Isaac Hager files for bankruptcy for Penn Plaza shares, but Churchill fights back – The Real Deal | Vette Leader

257-263 West 34th Street and Isaac Hager from Cornell Realty (Google Maps, Getty)

Cornell Realty Management’s Isaac Hager faces bankruptcy court again — this time over his minority interest in a Midtown building that tried to stay out of foreclosure.

A company through which Hager owns a 15 percent interest in Churchill Real Estate’s Penn Plaza building at 257-263 West 34th Street filed for Chapter 11 bankruptcy in Brooklyn on Wednesday. PincusCo first reported the filing.

David Goldwasser of FIA Capital Partners, a bankruptcy specialist who has earned a reputation for bringing New York home builders to Westchester County bankruptcy court, is listed as chief restructuring officer. Goldwasser had the same role when Hager bankrupted the Tillary Hotel in downtown Brooklyn two years ago.

Hager has poured about $7.5 million into the Churchill project, according to the bankruptcy filing, which says the building is vacant because of Covid but has “potential value equivalent to about $52 million in mortgage debt or above”.

None of the property’s other investors are filing for bankruptcy, Churchill’s attorney Robert Tolchin said The only true.

Churchill has had difficulty finding tenants for the building, in part because of the pandemic and crime in the area. Both 7-Eleven and Merck pulled out of a potential lease after nearby muggings and stabbings.

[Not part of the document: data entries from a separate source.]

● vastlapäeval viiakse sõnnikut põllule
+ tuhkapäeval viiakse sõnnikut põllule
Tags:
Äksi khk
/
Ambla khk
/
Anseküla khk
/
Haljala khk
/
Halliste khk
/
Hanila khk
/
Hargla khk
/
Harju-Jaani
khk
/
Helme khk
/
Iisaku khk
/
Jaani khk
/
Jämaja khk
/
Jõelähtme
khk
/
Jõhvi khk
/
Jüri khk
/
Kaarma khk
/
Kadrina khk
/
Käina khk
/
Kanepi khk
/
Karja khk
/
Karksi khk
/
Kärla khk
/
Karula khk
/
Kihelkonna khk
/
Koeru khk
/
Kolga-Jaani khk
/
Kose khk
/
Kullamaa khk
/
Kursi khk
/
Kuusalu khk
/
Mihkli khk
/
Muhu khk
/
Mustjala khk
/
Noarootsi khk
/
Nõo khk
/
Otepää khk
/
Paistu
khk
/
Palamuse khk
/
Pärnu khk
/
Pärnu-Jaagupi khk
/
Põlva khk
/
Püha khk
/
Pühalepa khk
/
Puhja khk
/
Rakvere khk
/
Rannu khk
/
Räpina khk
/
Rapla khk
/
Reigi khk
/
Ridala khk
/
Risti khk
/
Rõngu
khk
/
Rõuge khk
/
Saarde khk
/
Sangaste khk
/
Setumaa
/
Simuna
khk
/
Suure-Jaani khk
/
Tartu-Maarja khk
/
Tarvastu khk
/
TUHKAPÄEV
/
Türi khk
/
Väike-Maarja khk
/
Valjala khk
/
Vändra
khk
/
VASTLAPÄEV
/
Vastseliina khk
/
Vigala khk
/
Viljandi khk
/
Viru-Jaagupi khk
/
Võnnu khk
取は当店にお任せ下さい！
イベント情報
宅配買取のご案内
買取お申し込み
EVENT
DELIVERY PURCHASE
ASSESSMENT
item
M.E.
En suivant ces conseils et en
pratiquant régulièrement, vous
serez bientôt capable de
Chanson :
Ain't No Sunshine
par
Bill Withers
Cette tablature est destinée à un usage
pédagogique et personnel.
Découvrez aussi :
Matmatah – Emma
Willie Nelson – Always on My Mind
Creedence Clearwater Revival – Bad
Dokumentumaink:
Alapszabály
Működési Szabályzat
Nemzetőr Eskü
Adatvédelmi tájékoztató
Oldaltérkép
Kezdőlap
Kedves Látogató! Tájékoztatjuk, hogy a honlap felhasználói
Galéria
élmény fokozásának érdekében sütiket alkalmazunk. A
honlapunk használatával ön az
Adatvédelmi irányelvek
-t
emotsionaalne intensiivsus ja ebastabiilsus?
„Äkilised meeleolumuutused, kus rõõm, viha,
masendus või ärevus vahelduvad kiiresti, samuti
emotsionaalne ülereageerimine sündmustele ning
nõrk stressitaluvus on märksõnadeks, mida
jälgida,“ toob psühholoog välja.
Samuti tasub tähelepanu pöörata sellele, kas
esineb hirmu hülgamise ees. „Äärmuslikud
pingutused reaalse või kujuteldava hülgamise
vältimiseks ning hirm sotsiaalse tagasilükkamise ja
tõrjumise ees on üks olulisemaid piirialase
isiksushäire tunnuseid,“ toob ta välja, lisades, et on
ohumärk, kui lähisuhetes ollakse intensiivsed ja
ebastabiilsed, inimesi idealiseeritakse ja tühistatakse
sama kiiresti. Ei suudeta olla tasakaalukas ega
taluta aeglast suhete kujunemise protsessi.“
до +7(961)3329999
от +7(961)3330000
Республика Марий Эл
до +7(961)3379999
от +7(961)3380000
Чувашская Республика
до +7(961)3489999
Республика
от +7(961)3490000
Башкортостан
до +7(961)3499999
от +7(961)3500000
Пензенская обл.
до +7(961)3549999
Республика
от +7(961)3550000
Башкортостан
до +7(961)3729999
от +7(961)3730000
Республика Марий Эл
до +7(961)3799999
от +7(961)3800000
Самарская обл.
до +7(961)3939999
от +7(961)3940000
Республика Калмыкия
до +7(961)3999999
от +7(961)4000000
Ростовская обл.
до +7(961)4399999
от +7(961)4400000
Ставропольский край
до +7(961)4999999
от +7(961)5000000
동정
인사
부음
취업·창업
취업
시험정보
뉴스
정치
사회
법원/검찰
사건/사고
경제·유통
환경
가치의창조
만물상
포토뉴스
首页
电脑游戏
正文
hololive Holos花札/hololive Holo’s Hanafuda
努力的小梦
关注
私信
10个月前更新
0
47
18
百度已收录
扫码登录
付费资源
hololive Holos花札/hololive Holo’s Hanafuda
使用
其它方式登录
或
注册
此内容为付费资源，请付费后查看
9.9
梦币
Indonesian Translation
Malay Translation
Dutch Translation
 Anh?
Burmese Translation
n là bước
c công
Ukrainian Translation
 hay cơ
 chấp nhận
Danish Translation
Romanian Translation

Workers at one of the two companies that rented space, Kolb Radiology, were attacked outside the property while making a delivery. (Bloomberg reported last week that perceptions of crime in the city are ahead of reality.)

Churchill says he’s spent about $90 million on the office and commercial building since 2016. However, after Churchill received a preliminary habitability certificate in 2019 and the project was nearing completion, New York’s office and retail leases were stalled by the pandemic.

Churchill hired Avison Young in 2020 to search for potential residents of the building. The firm filled 40 percent of its allotted space, but that wasn’t enough for Churchill to meet his monthly payments.

After Churchill missed his monthly payment in April 2021, the building’s senior lender declared its loan in default and began charging interest on arrears two months later. Marathon Asset Management provided Churchill with $52 million through three loans in 2019 to refinance the project’s debt and complete construction.

Marathon filed for foreclosure on the debt in state court last September. Churchill argued at the time that Marathon could not sue for foreclosure because the Shell company in the Cayman Islands, which it believed to be the debt, was not registered to do business in New York.

“We’ve all been through hell, but we can come back.”

Robert Tolchin, Churchill’s attorney

In response, Marathon said the company only held credit for this project and failed to meet the state’s registration requirements. Still, she transferred the loans to a Delaware-based company in November.

In January, a state judge appointed a receiver to take over the property and forced Churchill to turn over the associated books, keys and bank accounts. Marathon’s motions to foreclose on the loans remained unresolved and were brought to federal court in March.

Marathon has previously claimed Churchill owes him nearly $56 million, including $4.6 million in interest.

Tolchin described Marathon as a “vulture” and said the loan should have been restructured in light of the pandemic.

“We’ve all been through hell, but we can all come back,” Churchill’s attorney said. “We didn’t mismanage the building.”

Hager and his lawyers did not comment before the publication.

Hager, a dealmaker who survived court cases and foreclosures after the Great Recession to become one of the most active developers in Brooklyn and Queens, is familiar with bankruptcy and foreclosures.

Hager has been fighting to keep the Tillary Hotel out of the hands of lenders for nearly two years. Most recently, he asked a judge to stop senior lender Ohana Real Estate from pursuing a bankruptcy sale this month.

Hager teamed up with his girlfriend Lipa Rubin in 2019 to buy the Tillary, a 174-room hotel and 64-unit apartment building at the 85 Flatbush Avenue Extension. When the pandemic hit, the hotel was turned into a shelter for homeless men.

Hager bankrupted the hotel, along with a 26-story hotel and residential tower at 159 Broadway in Williamsburg, in 2020 to stop a foreclosure by its mezzanine lender, Eli Tabak’s Bluestone Group. Tabak, which held a $6 million mezzanine loan on the downtown Brooklyn property, filed a UCC foreclosure in August 2020.

Hager is the grandson of the late Rabbi Mordechai Hager, the longtime leader of the Viznitz Hasidic sect. Isaac, also known as “Itzy”, founded real estate firm North Development Group in the mid-2000s and began a partnership with Chaim Lax, founder of diamond trading and real estate company Dynamic Diamonds.